Science involved in culture – TOOTHPASTETREES
22 August @ 6:30 pm – 8:30 pmFree
A laboratory style experimental setup of a steam distillation unit showcasing the live process of eucalyptus oil extraction. The audience can engage through their senses of sight, smell and touch and get actively involved in the discussion.
This unique science show exhibits the enthusiasm and creativity of an environmental scientist who is passionate about sustainability from a unique cultural perspective.

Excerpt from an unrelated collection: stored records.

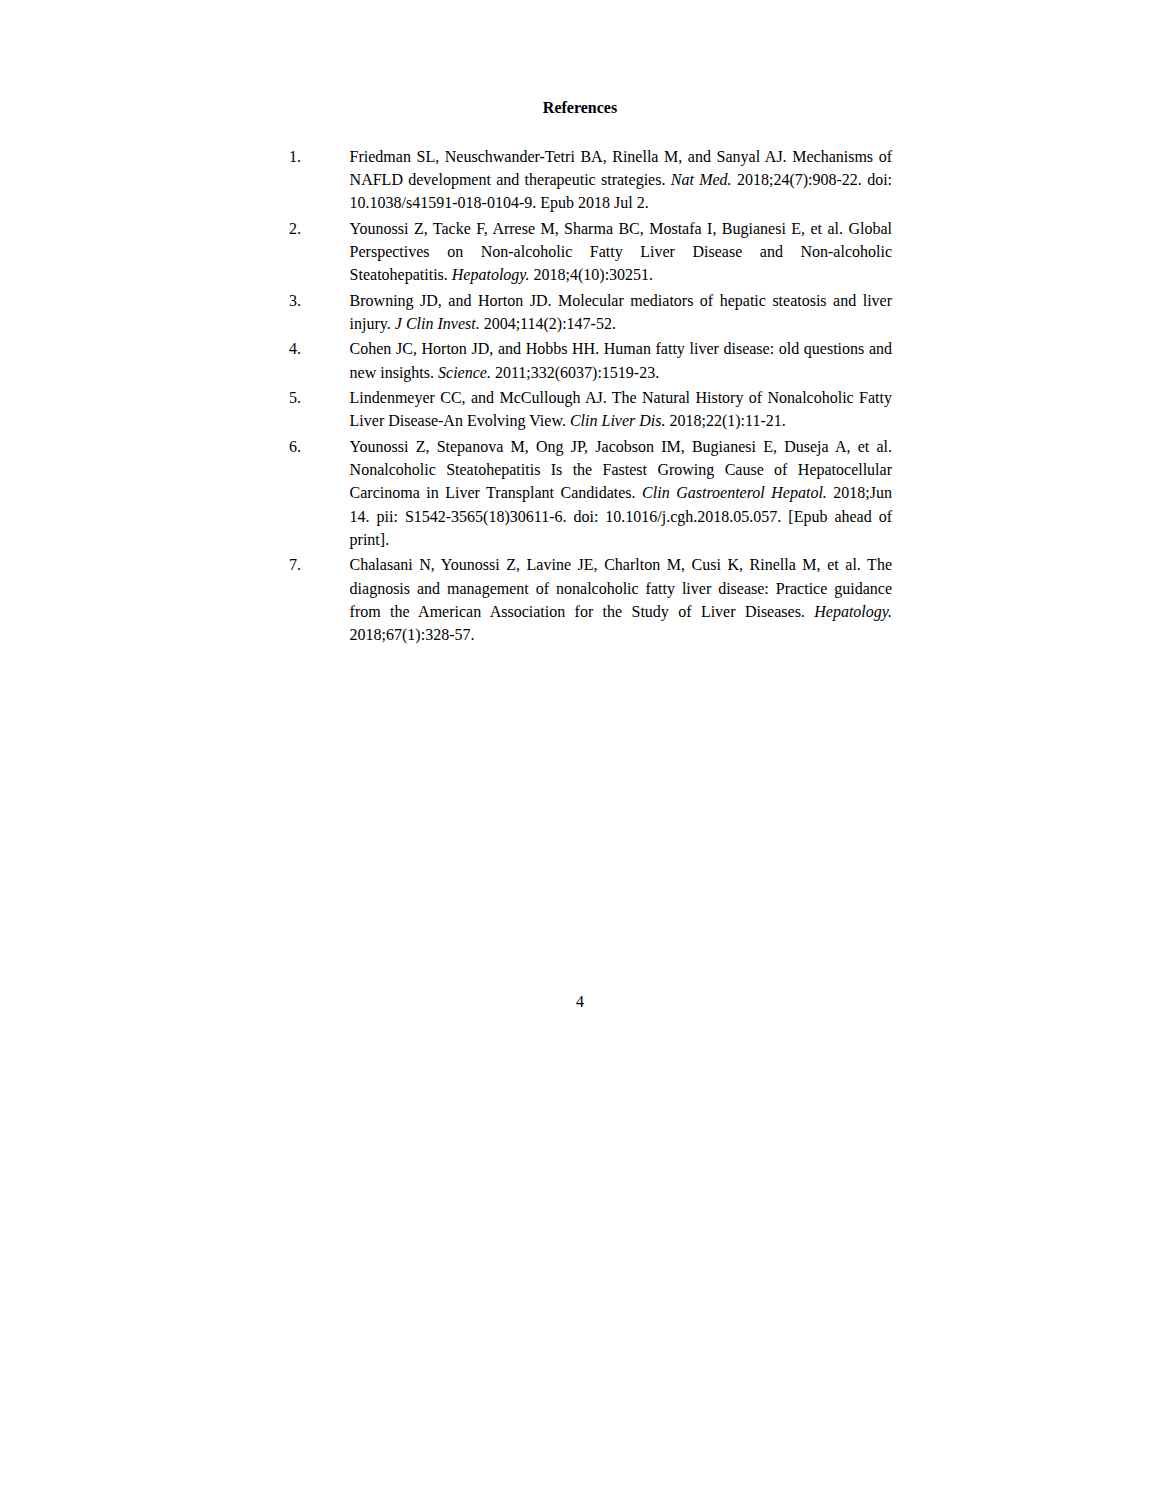References
1. Friedman SL, Neuschwander-Tetri BA, Rinella M, and Sanyal AJ. Mechanisms of NAFLD development and therapeutic strategies. Nat Med. 2018;24(7):908-22. doi: 10.1038/s41591-018-0104-9. Epub 2018 Jul 2.
2. Younossi Z, Tacke F, Arrese M, Sharma BC, Mostafa I, Bugianesi E, et al. Global Perspectives on Non-alcoholic Fatty Liver Disease and Non-alcoholic Steatohepatitis. Hepatology. 2018;4(10):30251.
3. Browning JD, and Horton JD. Molecular mediators of hepatic steatosis and liver injury. J Clin Invest. 2004;114(2):147-52.
4. Cohen JC, Horton JD, and Hobbs HH. Human fatty liver disease: old questions and new insights. Science. 2011;332(6037):1519-23.
5. Lindenmeyer CC, and McCullough AJ. The Natural History of Nonalcoholic Fatty Liver Disease-An Evolving View. Clin Liver Dis. 2018;22(1):11-21.
6. Younossi Z, Stepanova M, Ong JP, Jacobson IM, Bugianesi E, Duseja A, et al. Nonalcoholic Steatohepatitis Is the Fastest Growing Cause of Hepatocellular Carcinoma in Liver Transplant Candidates. Clin Gastroenterol Hepatol. 2018;Jun 14. pii: S1542-3565(18)30611-6. doi: 10.1016/j.cgh.2018.05.057. [Epub ahead of print].
7. Chalasani N, Younossi Z, Lavine JE, Charlton M, Cusi K, Rinella M, et al. The diagnosis and management of nonalcoholic fatty liver disease: Practice guidance from the American Association for the Study of Liver Diseases. Hepatology. 2018;67(1):328-57.
4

It shares the story of the journey to Australia and culture as well as the science behind a very common practice that we all do to look after ourselves: teeth cleaning.

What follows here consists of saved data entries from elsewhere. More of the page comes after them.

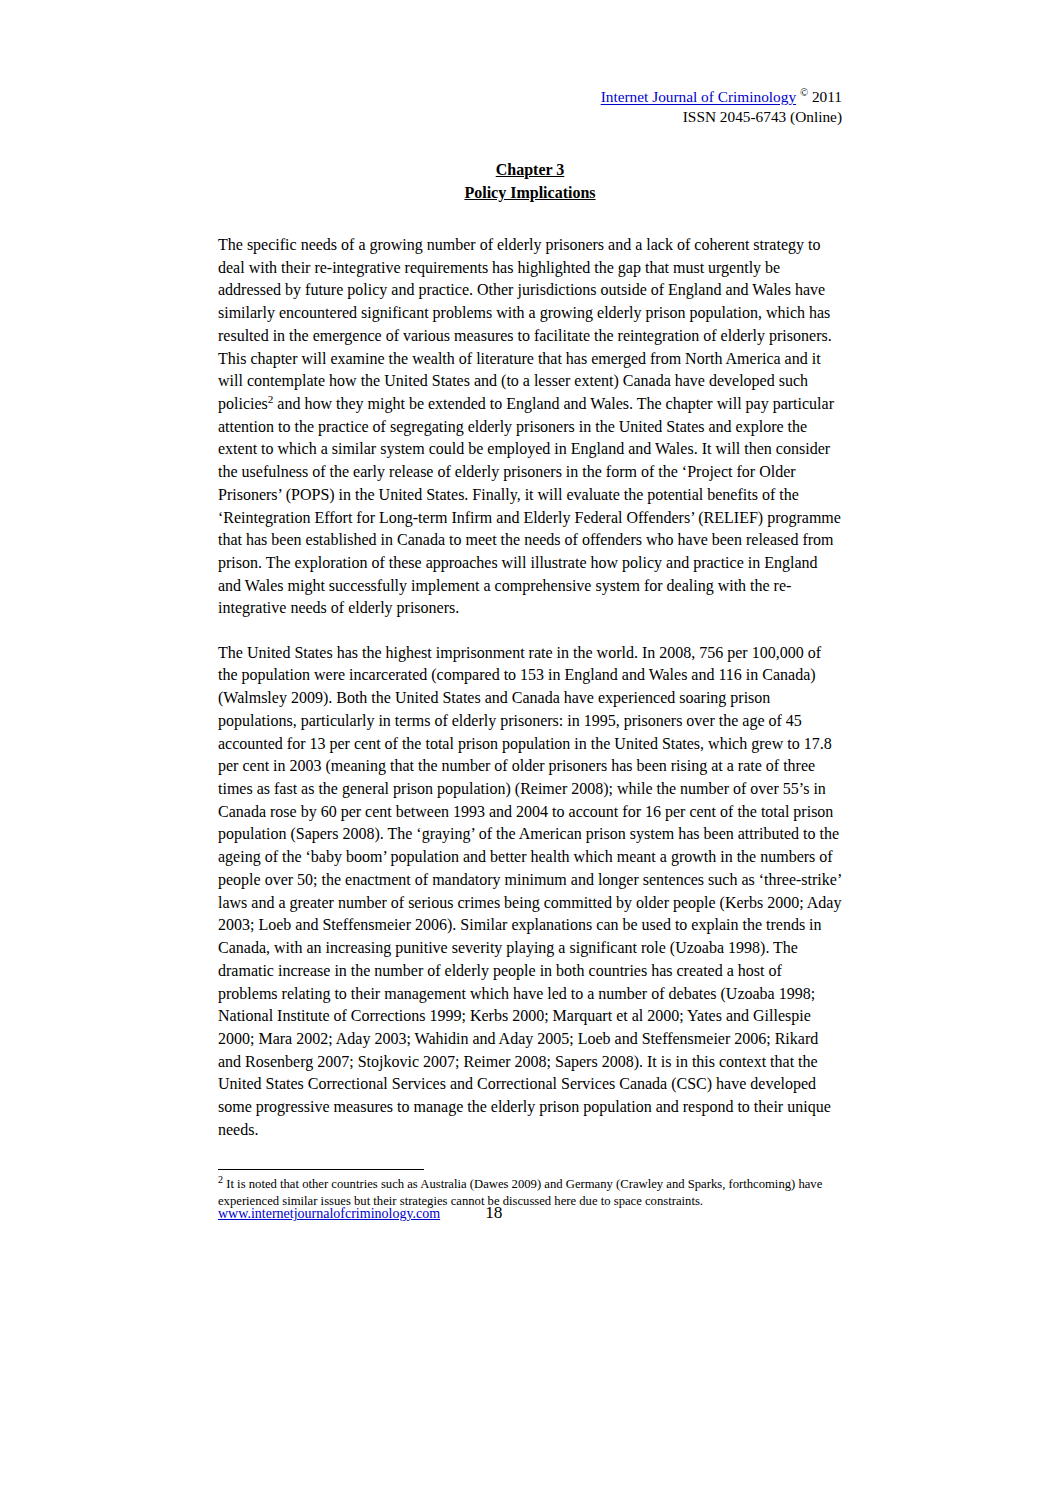Internet Journal of Criminology © 2011
ISSN 2045-6743 (Online)
Chapter 3
Policy Implications
The specific needs of a growing number of elderly prisoners and a lack of coherent strategy to deal with their re-integrative requirements has highlighted the gap that must urgently be addressed by future policy and practice. Other jurisdictions outside of England and Wales have similarly encountered significant problems with a growing elderly prison population, which has resulted in the emergence of various measures to facilitate the reintegration of elderly prisoners. This chapter will examine the wealth of literature that has emerged from North America and it will contemplate how the United States and (to a lesser extent) Canada have developed such policies2 and how they might be extended to England and Wales. The chapter will pay particular attention to the practice of segregating elderly prisoners in the United States and explore the extent to which a similar system could be employed in England and Wales. It will then consider the usefulness of the early release of elderly prisoners in the form of the ‘Project for Older Prisoners’ (POPS) in the United States. Finally, it will evaluate the potential benefits of the ‘Reintegration Effort for Long-term Infirm and Elderly Federal Offenders’ (RELIEF) programme that has been established in Canada to meet the needs of offenders who have been released from prison. The exploration of these approaches will illustrate how policy and practice in England and Wales might successfully implement a comprehensive system for dealing with the re-integrative needs of elderly prisoners.
The United States has the highest imprisonment rate in the world. In 2008, 756 per 100,000 of the population were incarcerated (compared to 153 in England and Wales and 116 in Canada) (Walmsley 2009). Both the United States and Canada have experienced soaring prison populations, particularly in terms of elderly prisoners: in 1995, prisoners over the age of 45 accounted for 13 per cent of the total prison population in the United States, which grew to 17.8 per cent in 2003 (meaning that the number of older prisoners has been rising at a rate of three times as fast as the general prison population) (Reimer 2008); while the number of over 55’s in Canada rose by 60 per cent between 1993 and 2004 to account for 16 per cent of the total prison population (Sapers 2008). The ‘graying’ of the American prison system has been attributed to the ageing of the ‘baby boom’ population and better health which meant a growth in the numbers of people over 50; the enactment of mandatory minimum and longer sentences such as ‘three-strike’ laws and a greater number of serious crimes being committed by older people (Kerbs 2000; Aday 2003; Loeb and Steffensmeier 2006). Similar explanations can be used to explain the trends in Canada, with an increasing punitive severity playing a significant role (Uzoaba 1998). The dramatic increase in the number of elderly people in both countries has created a host of problems relating to their management which have led to a number of debates (Uzoaba 1998; National Institute of Corrections 1999; Kerbs 2000; Marquart et al 2000; Yates and Gillespie 2000; Mara 2002; Aday 2003; Wahidin and Aday 2005; Loeb and Steffensmeier 2006; Rikard and Rosenberg 2007; Stojkovic 2007; Reimer 2008; Sapers 2008). It is in this context that the United States Correctional Services and Correctional Services Canada (CSC) have developed some progressive measures to manage the elderly prison population and respond to their unique needs.
2 It is noted that other countries such as Australia (Dawes 2009) and Germany (Crawley and Sparks, forthcoming) have experienced similar issues but their strategies cannot be discussed here due to space constraints.
www.internetjournalofcriminology.com 18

Miswak, a natural form of toothbrush used in Middle Eastern countries, is made from the tender roots and stems of a variety of trees including neem and eucalyptus and is reputed for its antibacterial and medicinal properties. This ancient cultural practice uses twig brush (Miswak) to brush teeth, as an alternative to toothbrushes and paste. Interspaced with photographs of beautiful trees and significant buildings from the home country of India, I will demonstrate the scientific process of extracting oil from eucalyptus leaves, which are used in Australia for Miswak. There are over 180 other trees which can be used for this purpose.

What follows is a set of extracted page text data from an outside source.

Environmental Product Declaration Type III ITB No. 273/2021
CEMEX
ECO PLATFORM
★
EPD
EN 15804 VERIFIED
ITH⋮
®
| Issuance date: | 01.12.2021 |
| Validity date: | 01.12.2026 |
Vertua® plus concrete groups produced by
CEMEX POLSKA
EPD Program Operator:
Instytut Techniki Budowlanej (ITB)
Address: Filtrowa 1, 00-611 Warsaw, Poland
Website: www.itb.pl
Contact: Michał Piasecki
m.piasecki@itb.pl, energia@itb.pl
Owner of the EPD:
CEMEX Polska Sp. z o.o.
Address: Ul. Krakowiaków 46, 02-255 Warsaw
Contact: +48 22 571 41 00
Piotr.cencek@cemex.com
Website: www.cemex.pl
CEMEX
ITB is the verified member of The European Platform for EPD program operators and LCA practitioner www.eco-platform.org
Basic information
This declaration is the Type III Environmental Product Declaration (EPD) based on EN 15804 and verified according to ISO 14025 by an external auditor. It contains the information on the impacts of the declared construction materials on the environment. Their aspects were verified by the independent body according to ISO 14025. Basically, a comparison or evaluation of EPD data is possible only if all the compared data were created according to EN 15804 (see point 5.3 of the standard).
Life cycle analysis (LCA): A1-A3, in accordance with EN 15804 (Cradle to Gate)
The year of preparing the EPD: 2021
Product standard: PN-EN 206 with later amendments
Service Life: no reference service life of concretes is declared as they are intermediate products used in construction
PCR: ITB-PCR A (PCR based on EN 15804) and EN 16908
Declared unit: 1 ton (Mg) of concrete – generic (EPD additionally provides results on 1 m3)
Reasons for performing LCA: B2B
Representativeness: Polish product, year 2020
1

The Miswak is a fascinating cultural and scientific subject as it combines a cultural practice with scientific knowledge. Miswak has more than 70 benefits to our health more than half of which are proven scientifically through research: strengthens memory, improves eyesight, assists digestion, cures headaches, strengthens gums, prevents tooth decay and eliminates bad odour. Miswak has a long and well documented history dating back some 3500 years ago. Apart from Islam, the use of Miswak in other cultures is also well known. The Babylonians and the Romans quite extensively used it.